Key Learnings is an ongoing collection of insights and stories from thought-leaders within the sponsorship industry. Today's key learning comes from Jim Loria who has over 30 years of sports management experience and for the past 10 years as served as President of the USHL's Sioux Falls Stampede.
My breakthrough in first learning the sales business came at about the lowest point in my life. It was in Minneapolis, MN. The year 1985. I had made a career move to leave my public relations job with the NHL's Washington Capitals and seek a more normal 9-5 existence. But after seven months in the Twin Cities, I had no nibbles and was jobless. Not a fun time when you are married and a father of two infant daughters with no income.

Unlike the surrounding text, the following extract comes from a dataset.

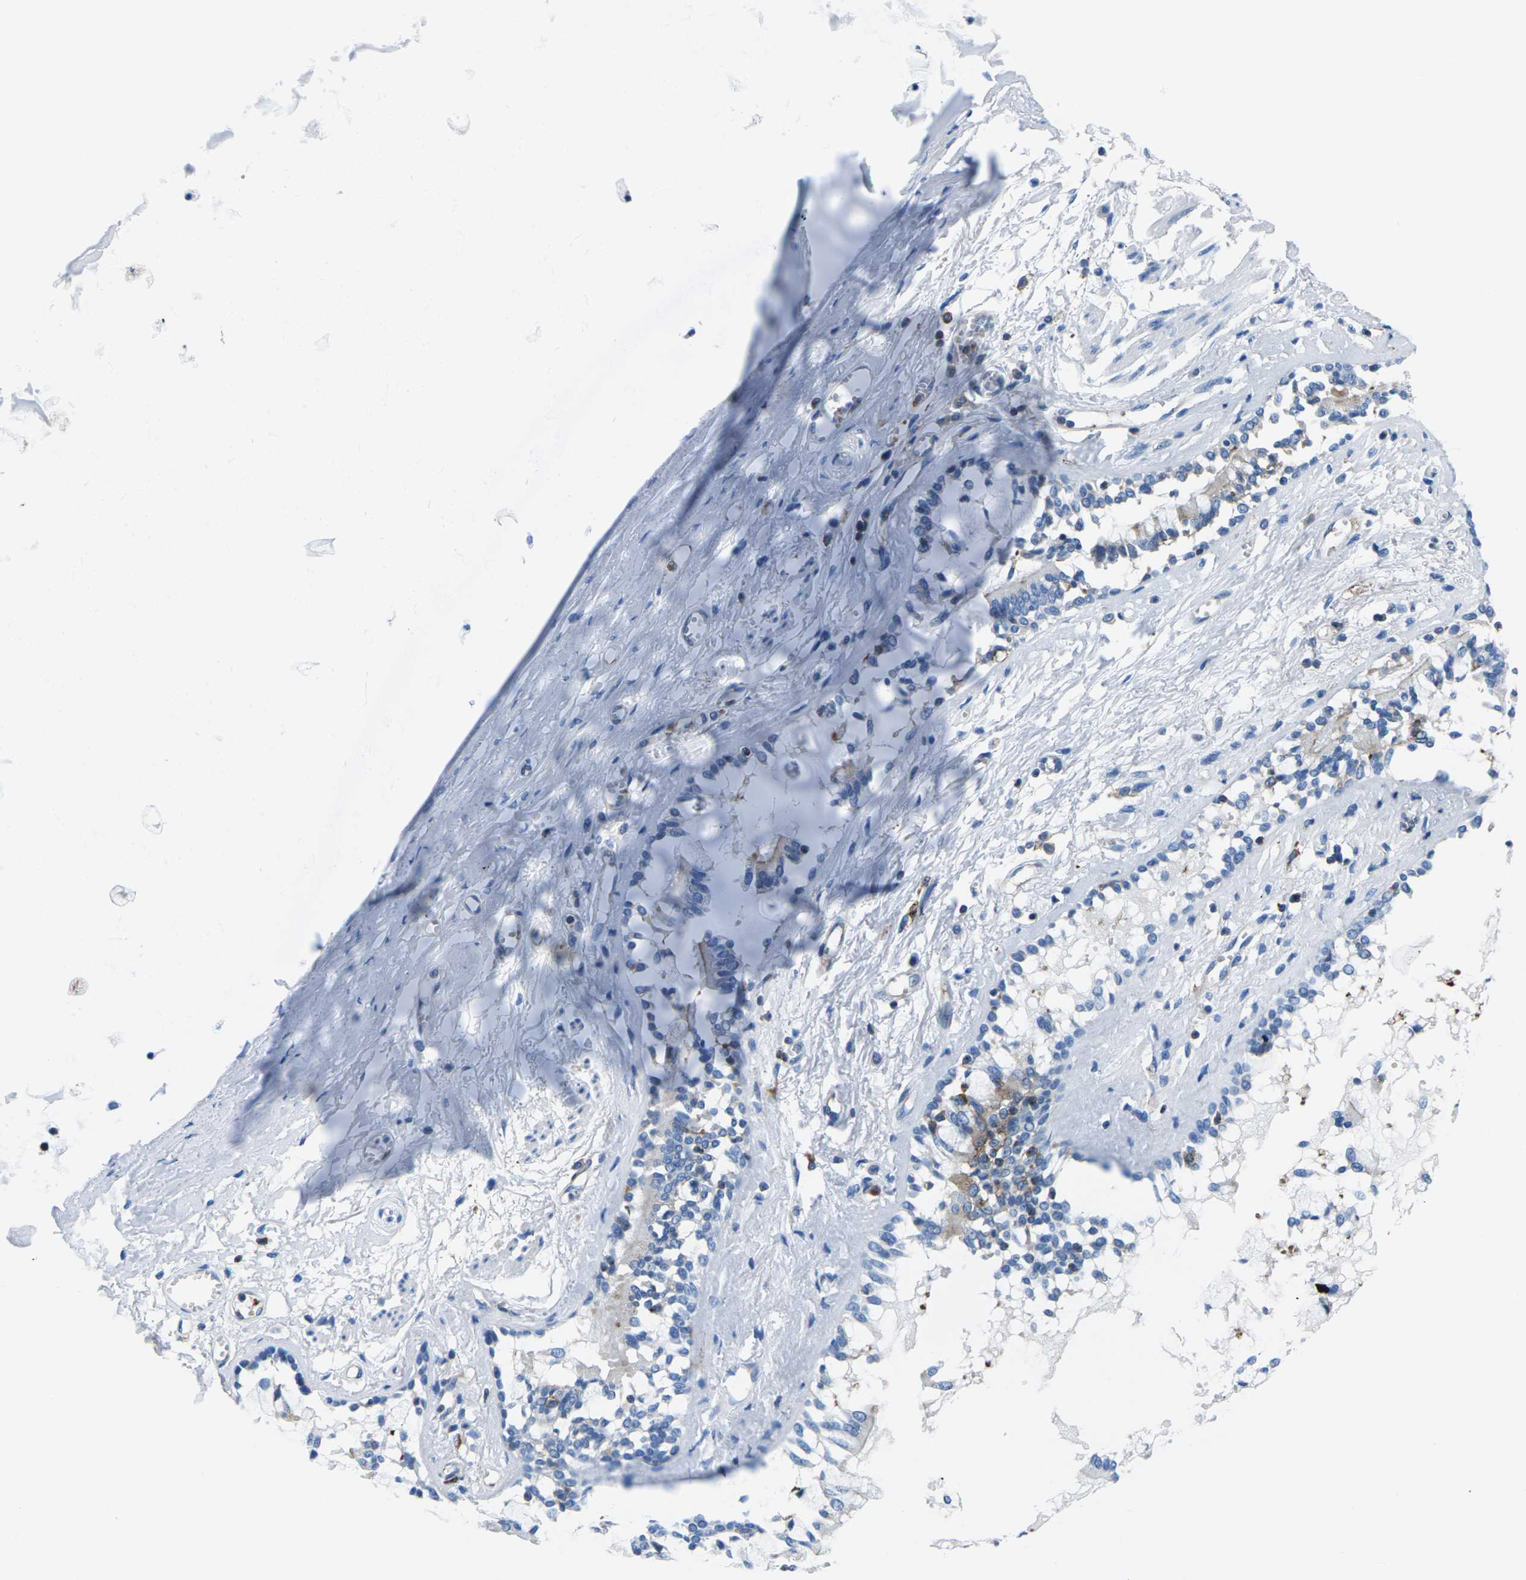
{"staining": {"intensity": "weak", "quantity": "<25%", "location": "cytoplasmic/membranous"}, "tissue": "bronchus", "cell_type": "Respiratory epithelial cells", "image_type": "normal", "snomed": [{"axis": "morphology", "description": "Normal tissue, NOS"}, {"axis": "morphology", "description": "Inflammation, NOS"}, {"axis": "topography", "description": "Cartilage tissue"}, {"axis": "topography", "description": "Lung"}], "caption": "IHC micrograph of unremarkable bronchus: human bronchus stained with DAB demonstrates no significant protein positivity in respiratory epithelial cells.", "gene": "SOCS4", "patient": {"sex": "male", "age": 71}}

After what seemed like hundreds of employment rejections and my savings account now dwindling, I had to make something happened. It didn’t help in that one of my last job interviews, an advertising agency for some of the local pro sports teams, boldly told me that my resume showed “I Couldn’t Sell a French Fry!” Yet, I had a resume filled with many accomplishments, including working at the White House in 1984 with President Reagan, the 1982 NHL All-Star Game, the 1979 Memorial Cup of Hockey and even had references from people like CNN’S Larry King promoting my abilities.
Needing instant cash flow for the family reserves, I was desperate and took a job with the Minneapolis Star & Tribune, delivering newspapers. Yes, I was now 30-years old and a Paperboy! Remaining positive, I told my wife that I was going to set a goal to somehow break the all-time Tribune "Tips Record” for the coming holidays (didn’t even know if one existed, but it was what drove me through this job!) Suddenly, a light bulb turned on in my head and I remembered what my Capitals’ boss (Roger Crozier) always preached to me years back… “Jim, if you have fun in your job. You produce. You’ll get rewarded!” So, the Sunday before I was to start up my 190 home deliveries M-F, I purposely drove my carrier route. Did it on a Vikings’ football Sunday when I thought everyone would be home. Knocked on all doors. Those that answered, I introduced myself. Asked one question: “What was the previous service like?” Most everyone bitched at me and said the same common theme: "The previous person just tossed the paper from his car window driving down the street". Wherever the paper landed, the customer had to fetch it regardless of the outdoor weather conditions.
So, I developed a plan. Every morning I would drive two blocks at a time. Park my car. Count the number of houses. Get out and deliver each customer their paper on the doorstep and continue on. (FYI: I also carried quite a few rocks with me everyday just in case trouble sprung up!)
As I neared the Thanksgiving holiday, I reiterated to my wife that I was going to set the all-time Tribune paperboy “tips record”. How? My plan was to buy 190 Greetings Cards and tell each customer how much I appreciated their business and that I hoped they now enjoyed their service! I delivered the cards to each home the Friday morning after T-Day, the biggest shopping day in the country. I purposely made sure the customer could read my writing, so I printed my name & home address. Guess what happened: Well over $4,000 in tip money came to my home by mail that holiday season!!! The customers showed their appreciation and almost every one of the 190 households rewarded my efforts!
The motto of the story: We all have to suck it up sometimes in our lives and shove away the ego. Without that newspaper job, I hesitate to think where I'd be today? So, how did I learn the business of sales? I KNOCKED ON DOORS. I ASKED QUESTIONS. I FORMULATED A GAME PLAN. I EXECUTED THE PLAN AND I GOT REWARDED, a method I still employ 24 years later... just like my boss always preached to me!
PS: What also motivated me was the French Fry that I would tape on my car dashboard everyday when delivering those papers!